Yusuf atalarının bolluk, bereket içinde mutlu, mesut yaşadığı büyülü topraklar masalıyla büyümüş. Babası doğduğu, çocukluğunu geçirdiği yerleri her gece düşünde görür, gördüğü her düşü çocuklarına, torunlarına gün boyu anlatırmış. Memleket hasretinden gece gördüğü düşleri gündüz de görmeye başlayınca, karar vermiş oralara dönmeye. Ama Yusuf’un eniştesi inatçıymış, ayak diremiş gitmeyiz diye. Ne deseler ikna edememişler. Ortadan yarılan nar gibi parça bölük olmuş aile, bir tarafta kocasıyla birlikte ablası dört torun, diğer tarafta anne, baba, iki ablasıyla Yusuf. Ayın batmadığı, güneşin doğmadığı bir saatte umutlarını yüklemişler denklere, kalanların da gidenlerin de gözleri yaşlı düşmüşler yollara.

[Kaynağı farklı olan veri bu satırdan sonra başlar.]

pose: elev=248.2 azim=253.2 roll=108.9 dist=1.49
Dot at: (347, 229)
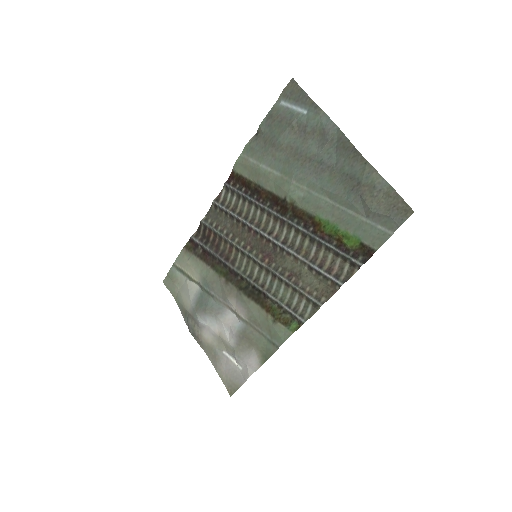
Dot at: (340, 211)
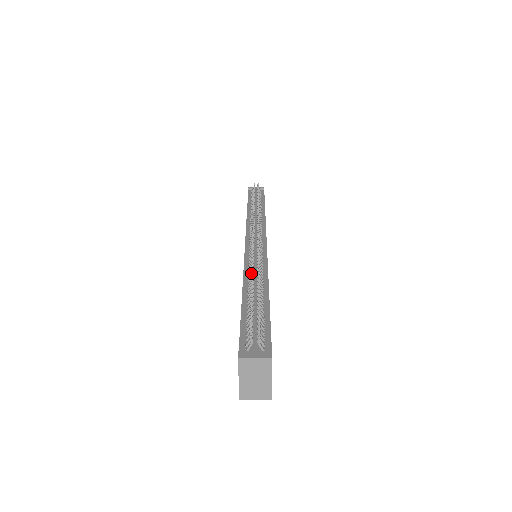
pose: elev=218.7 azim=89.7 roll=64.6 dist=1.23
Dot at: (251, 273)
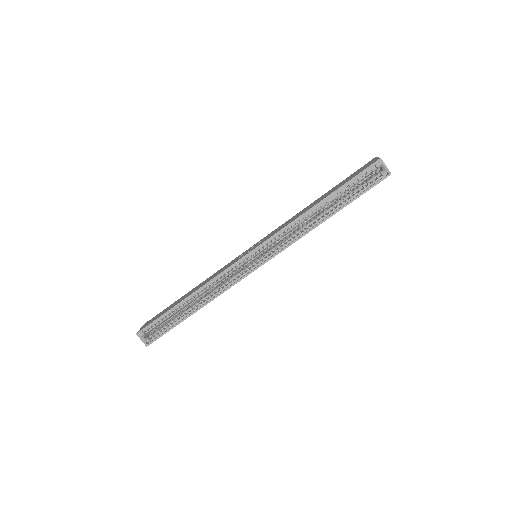
Dot at: occluded
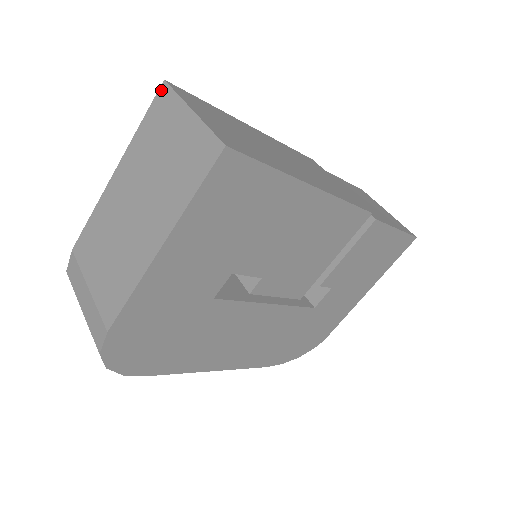
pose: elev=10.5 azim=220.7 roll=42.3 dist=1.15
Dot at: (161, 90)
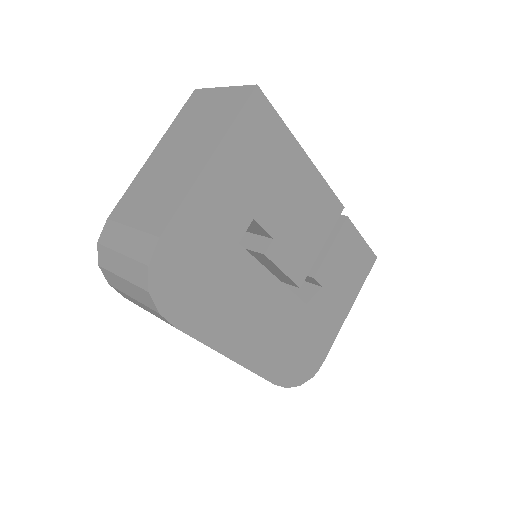
Dot at: (193, 94)
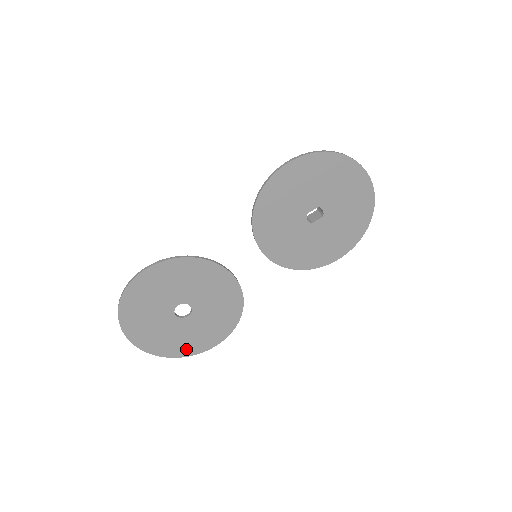
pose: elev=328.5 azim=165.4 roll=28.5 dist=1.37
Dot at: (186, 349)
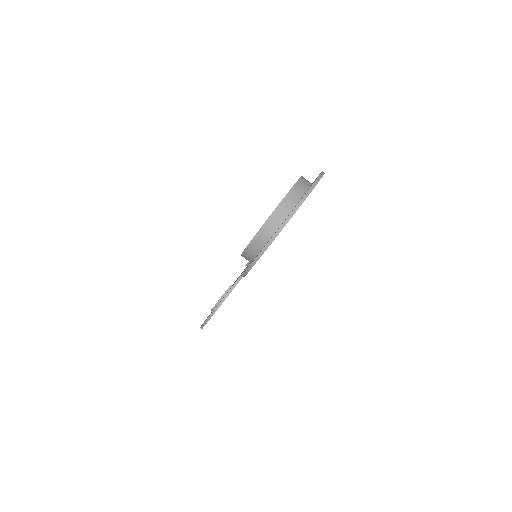
Dot at: occluded
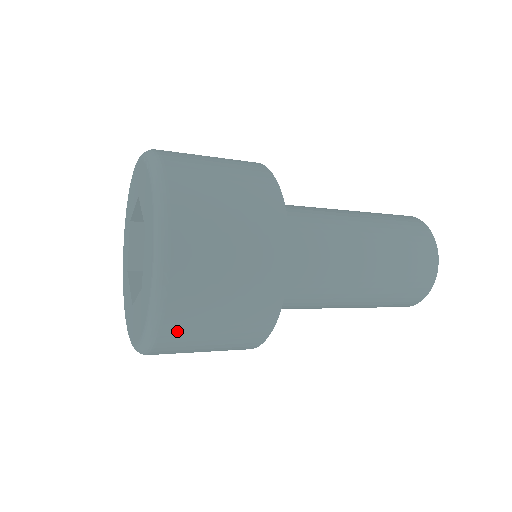
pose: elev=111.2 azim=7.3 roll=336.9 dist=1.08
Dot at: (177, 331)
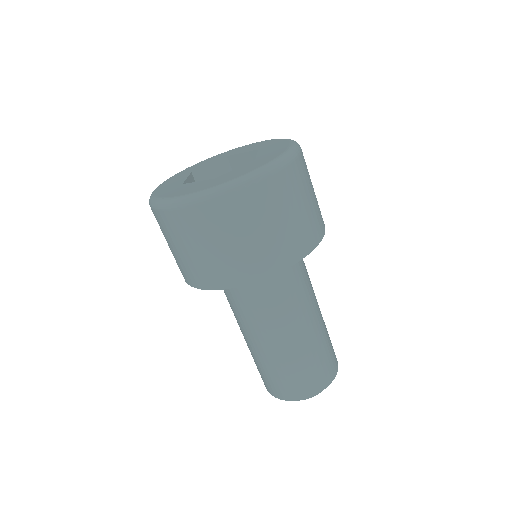
Dot at: (210, 215)
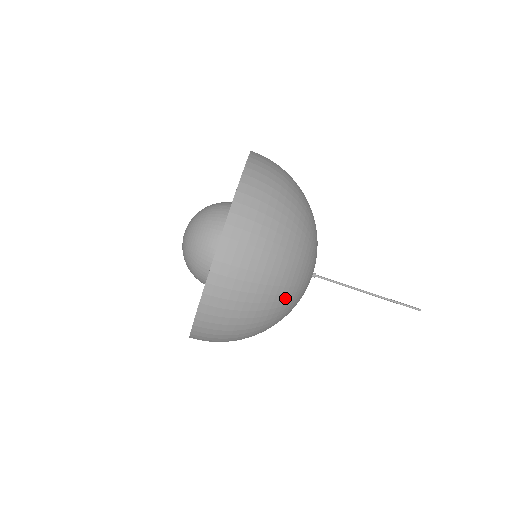
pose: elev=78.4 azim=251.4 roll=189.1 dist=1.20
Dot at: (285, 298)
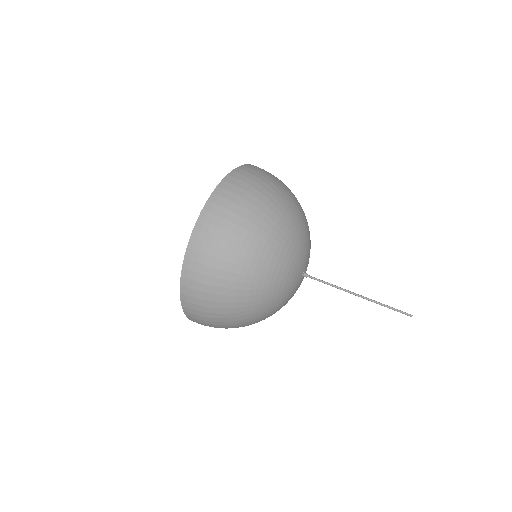
Dot at: (278, 231)
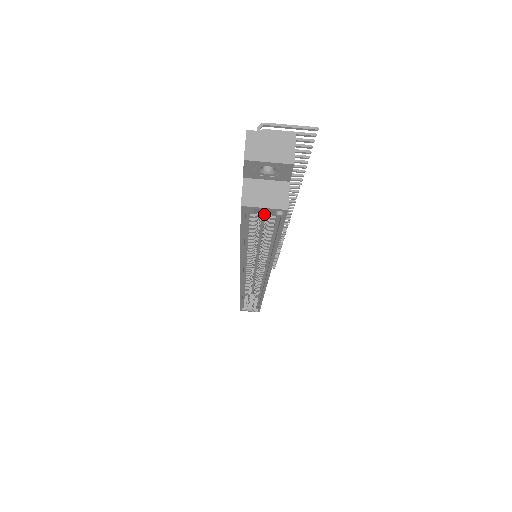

Uçsuz bucaksız ovalar, ufka karışan ormanlar geçmişler. Toza toprağa karışmış bir halde, üçüncü gün geceye kavuştuğunda ulaşmışlar düşledikleri yere. Varmışlar varmasını da pek hayal ettikleri gibi değilmiş, ne meyveleri tükenmeyen ağaçlar ne bal akan ırmaklar varmış. Baba çekilmiş köşeye, suçlanmış, susmuş bir daha hiç konuşmamış. Elde avuçta olanlar erirken Yusuf güvenmiş bileğine bir demircinin yanına çırak olmuş. Beraber geldikleri iki abla ise yoksulluğa çare görmüş, evlenmişler peş peşe. Hayalindeki güllük gülistanlık memleketi bulamayan baba kahrından ölmüş kırkıncı gecede. Canının yarısını terk ettikleri topraklarda bırakan anne ise daha fazla dayanamamış hasretliğe, üzüntüye buraya nasıl geldiyse öyle gitmiş kocasının ardından ölüme. Yusuf bir gün büyük eniştede, bir gün küçük eniştede, sığamamış ikisinin de gözünde koskoca şehre. Demirci çıraklığından ustalığa geçince, rehber etmiş kendine bir göçmen kuşu düşmüş yollara gene.
Dere tepe düz gitmiş. Sayamadığı kadar dağ geçmiş. Yemyeşil vadide ağaçlık bir meraya ulaşmış. Vadinin sol tarafındaki dağı aşınca yamacına yayılmış evleri, evlerin ortasında tüm heybetiyle duran, kurnasından gürül gürül su akan mavi çinili çeşmeyi görmüş. Göçmen kuş çeşmenin hatılına konmuş, ikisi de kana kana su içmişler. Yusuf köye, hane sayısına bakmış, cebindeki birikmişi yoklamış, ölçmüş biçmiş, muhtarı sorup soruşturmuş. Ters bakışları görünce orada geçici kalacağını söylemiş.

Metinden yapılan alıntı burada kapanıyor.